* [WHAT YOU ARE ASKED TO DO]: The pictures are to be left out when the listing below is reproduced word for word.

* [DATA]:
-=-=-

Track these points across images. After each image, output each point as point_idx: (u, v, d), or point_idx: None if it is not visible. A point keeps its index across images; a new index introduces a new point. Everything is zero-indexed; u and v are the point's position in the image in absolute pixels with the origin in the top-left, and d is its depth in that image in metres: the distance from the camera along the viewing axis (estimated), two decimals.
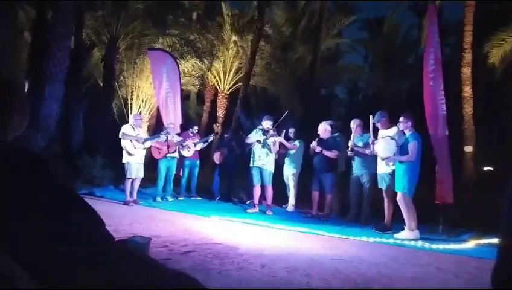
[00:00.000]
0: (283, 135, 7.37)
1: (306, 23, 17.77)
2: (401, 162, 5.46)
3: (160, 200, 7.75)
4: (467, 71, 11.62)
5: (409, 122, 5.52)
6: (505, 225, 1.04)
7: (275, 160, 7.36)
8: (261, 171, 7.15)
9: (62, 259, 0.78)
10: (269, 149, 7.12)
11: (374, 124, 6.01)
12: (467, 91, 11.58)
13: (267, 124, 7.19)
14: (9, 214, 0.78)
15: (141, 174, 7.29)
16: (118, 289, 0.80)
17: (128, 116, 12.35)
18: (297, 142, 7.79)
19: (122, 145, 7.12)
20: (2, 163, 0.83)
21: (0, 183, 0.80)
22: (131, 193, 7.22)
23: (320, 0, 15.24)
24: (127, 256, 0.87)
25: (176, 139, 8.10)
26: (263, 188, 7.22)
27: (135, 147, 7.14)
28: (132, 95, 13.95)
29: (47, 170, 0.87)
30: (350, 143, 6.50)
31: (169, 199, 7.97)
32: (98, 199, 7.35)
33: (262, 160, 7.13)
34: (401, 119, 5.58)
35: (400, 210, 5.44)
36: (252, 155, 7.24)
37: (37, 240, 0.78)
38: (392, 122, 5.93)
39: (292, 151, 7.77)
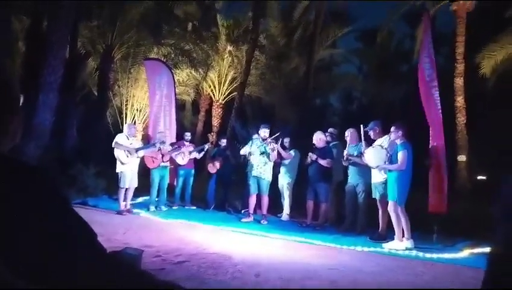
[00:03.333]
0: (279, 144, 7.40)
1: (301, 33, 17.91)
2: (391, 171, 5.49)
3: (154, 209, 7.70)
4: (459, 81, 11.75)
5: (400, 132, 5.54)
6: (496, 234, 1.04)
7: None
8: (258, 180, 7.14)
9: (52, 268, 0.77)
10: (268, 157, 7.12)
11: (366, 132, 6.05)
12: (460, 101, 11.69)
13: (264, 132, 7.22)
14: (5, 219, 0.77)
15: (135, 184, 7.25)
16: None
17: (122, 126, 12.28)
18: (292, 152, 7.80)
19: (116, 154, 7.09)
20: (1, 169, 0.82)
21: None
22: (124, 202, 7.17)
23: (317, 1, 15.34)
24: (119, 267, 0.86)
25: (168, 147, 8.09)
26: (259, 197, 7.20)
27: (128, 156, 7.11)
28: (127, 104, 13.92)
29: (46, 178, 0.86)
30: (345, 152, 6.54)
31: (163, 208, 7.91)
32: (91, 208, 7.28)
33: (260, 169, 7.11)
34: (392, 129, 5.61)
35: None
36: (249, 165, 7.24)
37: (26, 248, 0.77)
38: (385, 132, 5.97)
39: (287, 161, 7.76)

-=-=-

* [SOLUTION]:
Track these points across images. After each image, output each point as point_idx: (u, v, d), or point_idx: None if it is not visible. A point keeps its index across images; a new index introduces a new point. Everything is zero-indexed; u and v are the point's position in the image in absolute pixels with the origin in the top-left, and d is its depth in that image in metres: the distance from the camera along the viewing axis (estimated), two decimals.
[00:00.000]
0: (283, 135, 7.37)
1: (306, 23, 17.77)
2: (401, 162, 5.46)
3: (160, 200, 7.75)
4: (467, 71, 11.62)
5: (409, 122, 5.52)
6: (505, 225, 1.04)
7: (275, 160, 7.36)
8: (261, 171, 7.15)
9: (62, 259, 0.78)
10: (269, 149, 7.12)
11: (374, 124, 6.01)
12: (467, 91, 11.58)
13: (267, 124, 7.19)
14: (9, 214, 0.78)
15: (141, 174, 7.29)
16: (118, 289, 0.80)
17: (128, 116, 12.35)
18: (297, 142, 7.79)
19: (122, 145, 7.12)
20: (2, 163, 0.83)
21: (0, 183, 0.80)
22: (131, 193, 7.22)
23: (320, 0, 15.24)
24: (127, 256, 0.87)
25: (176, 139, 8.10)
26: (263, 188, 7.22)
27: (135, 147, 7.14)
28: (132, 95, 13.95)
29: (47, 170, 0.87)
30: (350, 143, 6.50)
31: (169, 199, 7.97)
32: (98, 199, 7.35)
33: (262, 160, 7.13)
34: (401, 119, 5.58)
35: (400, 210, 5.44)
36: (252, 155, 7.24)
37: (37, 240, 0.78)
38: (392, 122, 5.93)
39: (292, 151, 7.77)
[00:03.333]
0: (279, 144, 7.40)
1: (301, 33, 17.91)
2: (391, 171, 5.49)
3: (154, 209, 7.70)
4: (459, 81, 11.75)
5: (400, 132, 5.54)
6: (496, 234, 1.04)
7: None
8: (258, 180, 7.14)
9: (52, 268, 0.77)
10: (268, 157, 7.12)
11: (366, 132, 6.05)
12: (460, 101, 11.69)
13: (264, 132, 7.22)
14: (5, 219, 0.77)
15: (135, 184, 7.25)
16: None
17: (122, 126, 12.28)
18: (292, 152, 7.80)
19: (116, 154, 7.09)
20: (1, 169, 0.82)
21: None
22: (124, 202, 7.17)
23: (317, 1, 15.34)
24: (119, 267, 0.86)
25: (168, 147, 8.09)
26: (259, 197, 7.20)
27: (128, 156, 7.11)
28: (127, 104, 13.92)
29: (46, 178, 0.86)
30: (345, 152, 6.54)
31: (163, 208, 7.91)
32: (91, 208, 7.28)
33: (260, 169, 7.11)
34: (392, 129, 5.61)
35: None
36: (249, 165, 7.24)
37: (26, 248, 0.77)
38: (385, 132, 5.97)
39: (287, 161, 7.76)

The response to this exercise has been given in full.